- **Provided passage**
# # # #
As leaders, we truly are only as good as our teams. Entrepreneurs and CEOs are often credited with all the success when building great companies or fostering revolutionary breakthroughs. In reality, all successful businesses have an amazing, talented team working alongside the leader.
A good team complements a leader’s strengths and compensates for their weaknesses. Personally, I am not always the most detail-oriented person. I am a big-picture thinker focused on vision and innovation. I am sometimes guilty of overlooking the little things, which can have great consequences. At Whole Foods, I made sure to surround myself with a team of individuals with diverse strengths and styles of thinking who I could trust to pay attention to those details when operationalizing a plan for the business.
# # # #
- **Listed records**
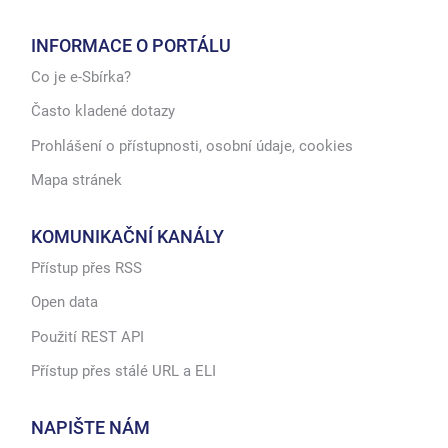
INFORMACE O PORTÁLU
Co je e-Sbírka?
Často kladené dotazy
Prohlášení o přístupnosti, osobní údaje, cookies
Mapa stránek
KOMUNIKAČNÍ KANÁLY
Přístup přes RSS
Open data
Použití REST API
Přístup přes stálé URL a ELI
NAPIŠTE NÁM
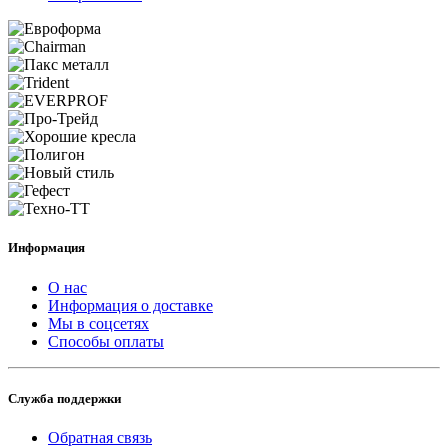
Информация
О нас
Информация о доставке
Мы в соцсетях
Способы оплаты
Служба поддержки
Обратная связь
# # # #
- **Your goal**
According to the passage on leaders and their teams, what does a good team do for a leader?

- **Solution to this problem**
It complements the leader's strengths and compensates for their weaknesses.